** READING TEXT follows **

Though previous work has explored methods of characterizing the differences between pairs of cross-lingual AMRs, we aim to quantify the impact of the source language on AMR structure. In this article, we rigorously categorize both the types and causes of divergences in cross-lingual AMR pairs, identifying both quantitatively and qualitatively the actual impact of language on AMR structure. Prior work has motivated our study by pointing out that AMR is English-centric and may represent some languages more accurately than others; we extend this by assessing the effect of the source language itself on the structure of an AMR graph, and how that impacts the utility of AMR as a cross-lingual tool.
2.4 Related Work on Cross-lingual Meaning Representations
Cross-lingual investigations and adaptations have also been studied for other semantic representations. A multilingual extension of AMR, the Uniform Meaning Representation (Van Gysel et al. 2021), was developed to incorporate linguistic diversity into the AMR annotation process. The Uniform Meaning Representation framework adapts AMR with a focus on quantification and scope, as well as uniformity across languages.

** End of READING TEXT **
** PROVIDED MATERIAL follows **

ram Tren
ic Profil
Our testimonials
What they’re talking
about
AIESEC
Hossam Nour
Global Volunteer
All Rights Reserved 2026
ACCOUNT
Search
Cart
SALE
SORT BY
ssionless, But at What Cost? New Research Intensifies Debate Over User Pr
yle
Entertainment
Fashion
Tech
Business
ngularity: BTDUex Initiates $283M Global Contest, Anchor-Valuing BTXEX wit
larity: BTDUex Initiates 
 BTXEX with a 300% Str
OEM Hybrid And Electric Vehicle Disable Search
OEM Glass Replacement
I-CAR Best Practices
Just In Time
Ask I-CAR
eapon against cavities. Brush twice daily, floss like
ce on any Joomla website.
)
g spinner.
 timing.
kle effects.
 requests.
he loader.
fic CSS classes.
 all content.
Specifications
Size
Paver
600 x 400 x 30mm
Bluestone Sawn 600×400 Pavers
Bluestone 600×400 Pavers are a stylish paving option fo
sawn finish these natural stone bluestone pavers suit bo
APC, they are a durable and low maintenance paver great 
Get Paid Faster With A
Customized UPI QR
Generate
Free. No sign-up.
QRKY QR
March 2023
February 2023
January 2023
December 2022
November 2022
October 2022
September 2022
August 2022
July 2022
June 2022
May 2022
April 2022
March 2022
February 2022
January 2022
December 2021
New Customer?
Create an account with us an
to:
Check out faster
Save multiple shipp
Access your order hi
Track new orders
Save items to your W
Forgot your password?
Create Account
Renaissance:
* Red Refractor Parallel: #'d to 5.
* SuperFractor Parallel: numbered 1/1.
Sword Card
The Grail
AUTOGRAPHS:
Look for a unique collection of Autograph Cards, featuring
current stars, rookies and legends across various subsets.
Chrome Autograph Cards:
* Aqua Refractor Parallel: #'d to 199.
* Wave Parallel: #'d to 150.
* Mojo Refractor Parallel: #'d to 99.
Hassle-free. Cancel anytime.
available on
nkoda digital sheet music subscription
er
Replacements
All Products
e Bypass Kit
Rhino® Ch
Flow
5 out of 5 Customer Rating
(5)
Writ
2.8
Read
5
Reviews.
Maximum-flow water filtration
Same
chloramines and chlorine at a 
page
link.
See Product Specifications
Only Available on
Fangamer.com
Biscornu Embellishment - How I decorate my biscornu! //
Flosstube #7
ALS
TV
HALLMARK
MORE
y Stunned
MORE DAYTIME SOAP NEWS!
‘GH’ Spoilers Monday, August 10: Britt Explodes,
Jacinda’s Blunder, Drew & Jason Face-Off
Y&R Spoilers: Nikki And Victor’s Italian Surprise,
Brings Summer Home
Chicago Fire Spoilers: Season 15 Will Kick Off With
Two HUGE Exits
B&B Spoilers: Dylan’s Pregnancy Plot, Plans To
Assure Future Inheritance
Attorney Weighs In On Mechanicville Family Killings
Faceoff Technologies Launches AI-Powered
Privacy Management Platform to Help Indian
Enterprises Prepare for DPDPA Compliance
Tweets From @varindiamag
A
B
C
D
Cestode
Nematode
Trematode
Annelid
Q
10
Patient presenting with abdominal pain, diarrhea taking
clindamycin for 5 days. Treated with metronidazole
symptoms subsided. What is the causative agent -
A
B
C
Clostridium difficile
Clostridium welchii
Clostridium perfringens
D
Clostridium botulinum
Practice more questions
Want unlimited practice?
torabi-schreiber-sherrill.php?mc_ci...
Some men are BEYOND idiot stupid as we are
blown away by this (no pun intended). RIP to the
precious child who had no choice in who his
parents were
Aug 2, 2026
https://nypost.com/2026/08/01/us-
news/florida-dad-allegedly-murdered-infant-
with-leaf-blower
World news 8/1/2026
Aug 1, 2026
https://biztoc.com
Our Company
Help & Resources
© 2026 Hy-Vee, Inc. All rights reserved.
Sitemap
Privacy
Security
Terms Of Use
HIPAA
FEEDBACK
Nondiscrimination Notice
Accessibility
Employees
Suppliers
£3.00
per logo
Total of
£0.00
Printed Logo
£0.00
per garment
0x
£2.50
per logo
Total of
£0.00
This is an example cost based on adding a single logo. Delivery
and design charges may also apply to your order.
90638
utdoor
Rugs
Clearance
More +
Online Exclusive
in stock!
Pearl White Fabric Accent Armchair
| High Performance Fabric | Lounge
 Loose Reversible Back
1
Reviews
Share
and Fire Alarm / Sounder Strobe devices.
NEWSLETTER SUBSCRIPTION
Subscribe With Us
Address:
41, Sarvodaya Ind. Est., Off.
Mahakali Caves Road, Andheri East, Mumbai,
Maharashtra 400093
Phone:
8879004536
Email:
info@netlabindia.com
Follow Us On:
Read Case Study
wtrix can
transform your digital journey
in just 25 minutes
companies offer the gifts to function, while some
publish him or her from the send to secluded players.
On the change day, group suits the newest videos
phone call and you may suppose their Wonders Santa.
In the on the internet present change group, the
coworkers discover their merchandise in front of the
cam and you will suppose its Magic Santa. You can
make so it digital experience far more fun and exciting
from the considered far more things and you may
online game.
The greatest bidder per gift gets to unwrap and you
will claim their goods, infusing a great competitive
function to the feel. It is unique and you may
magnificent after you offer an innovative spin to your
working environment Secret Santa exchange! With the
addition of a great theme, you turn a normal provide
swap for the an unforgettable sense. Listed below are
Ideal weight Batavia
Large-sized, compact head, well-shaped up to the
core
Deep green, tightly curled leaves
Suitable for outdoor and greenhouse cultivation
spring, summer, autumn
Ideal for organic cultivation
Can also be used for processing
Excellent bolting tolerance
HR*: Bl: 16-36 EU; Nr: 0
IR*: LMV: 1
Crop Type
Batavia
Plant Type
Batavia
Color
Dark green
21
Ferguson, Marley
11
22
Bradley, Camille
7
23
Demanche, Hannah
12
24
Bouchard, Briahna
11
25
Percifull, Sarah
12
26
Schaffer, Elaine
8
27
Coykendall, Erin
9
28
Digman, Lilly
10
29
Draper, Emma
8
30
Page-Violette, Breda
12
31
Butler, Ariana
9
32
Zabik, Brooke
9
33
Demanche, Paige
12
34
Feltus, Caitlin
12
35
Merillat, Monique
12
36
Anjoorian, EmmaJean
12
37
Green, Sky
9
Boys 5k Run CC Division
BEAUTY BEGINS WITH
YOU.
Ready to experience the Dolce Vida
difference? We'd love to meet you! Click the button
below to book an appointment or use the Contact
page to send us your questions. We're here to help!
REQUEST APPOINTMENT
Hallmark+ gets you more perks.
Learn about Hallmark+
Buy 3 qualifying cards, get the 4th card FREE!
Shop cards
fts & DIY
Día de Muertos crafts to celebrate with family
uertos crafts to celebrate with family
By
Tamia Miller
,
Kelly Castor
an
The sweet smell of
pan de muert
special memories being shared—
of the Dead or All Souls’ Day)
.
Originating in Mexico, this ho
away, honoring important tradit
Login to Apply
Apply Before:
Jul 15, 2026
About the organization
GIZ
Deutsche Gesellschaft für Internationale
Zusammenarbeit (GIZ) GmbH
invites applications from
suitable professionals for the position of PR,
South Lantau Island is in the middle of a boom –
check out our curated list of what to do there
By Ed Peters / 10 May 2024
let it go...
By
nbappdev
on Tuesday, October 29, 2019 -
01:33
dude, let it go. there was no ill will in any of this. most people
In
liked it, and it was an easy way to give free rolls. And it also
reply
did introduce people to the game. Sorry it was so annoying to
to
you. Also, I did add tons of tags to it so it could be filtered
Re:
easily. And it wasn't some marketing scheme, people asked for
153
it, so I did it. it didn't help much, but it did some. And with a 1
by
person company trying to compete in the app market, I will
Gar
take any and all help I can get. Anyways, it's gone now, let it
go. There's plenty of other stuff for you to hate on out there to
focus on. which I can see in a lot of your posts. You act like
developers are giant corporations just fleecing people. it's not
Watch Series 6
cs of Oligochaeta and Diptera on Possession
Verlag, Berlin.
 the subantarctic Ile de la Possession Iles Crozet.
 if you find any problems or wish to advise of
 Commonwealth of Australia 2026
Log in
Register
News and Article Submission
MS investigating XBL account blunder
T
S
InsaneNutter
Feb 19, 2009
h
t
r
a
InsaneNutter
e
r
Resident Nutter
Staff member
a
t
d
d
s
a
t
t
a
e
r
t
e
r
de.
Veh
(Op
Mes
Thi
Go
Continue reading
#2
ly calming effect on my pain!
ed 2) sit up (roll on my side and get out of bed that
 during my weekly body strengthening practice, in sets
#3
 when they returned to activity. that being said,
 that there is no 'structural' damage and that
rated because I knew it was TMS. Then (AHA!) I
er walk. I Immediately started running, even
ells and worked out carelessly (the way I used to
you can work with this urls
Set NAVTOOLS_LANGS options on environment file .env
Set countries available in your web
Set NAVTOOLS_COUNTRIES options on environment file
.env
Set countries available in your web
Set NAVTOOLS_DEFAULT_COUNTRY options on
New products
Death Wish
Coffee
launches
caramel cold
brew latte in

** End of PROVIDED MATERIAL **

EXERCISE DETAILS: Carry on the passage about cross-lingual meaning representations, starting after its final sentence.

RESPONSE TO THE TASK:
In addition to AMR, several semantic representations have been used to capture meaning across languages (Van Gysel et al. 2019). Žabokrtský, Zeman, and Ševčíková (2020) summarized differences between formalisms (including AMR) for representing meaning across languages. We briefly highlight several such frameworks below.
The Universal Dependencies framework (Nivre et al. 2016; de Marneffe et al. 2021) has been used to analyze cross-lingual syntactic divergences (Nikolaev et al. 2020).
Universal Conceptual Cognitive Annotation (UCCA) annotates grammatical meaning while abstracting away from the syntax of the language (Abend and Rappoport 2013).
The Parallel Meaning Bank is a corpus of parallel texts with corresponding linguistic annotations and Discourse Representation Structure annotations projected from English (Abzianidze et al. 2017). Prior work towards the production of parallel meaning banks focused on the alignment of informative translations: translations where more details are included in the target translation than the source text (Bos 2014). Work on the Parallel Meaning Bank also includes a comparison of translations as being meaning-preserving or not, and these discrepancies as being largely due to: human annotation error, syntactic differences in definite articles, translation of proper names, or non-literal translations (van Noord et al. 2018).
Alignment for multilingual meaning representations has also been studied in relation to FrameNet, including recent work looking to produce a unified Multilingual FrameNet with alignments between all of the dozen FrameNet languages (Baker and Lorenzi 2020).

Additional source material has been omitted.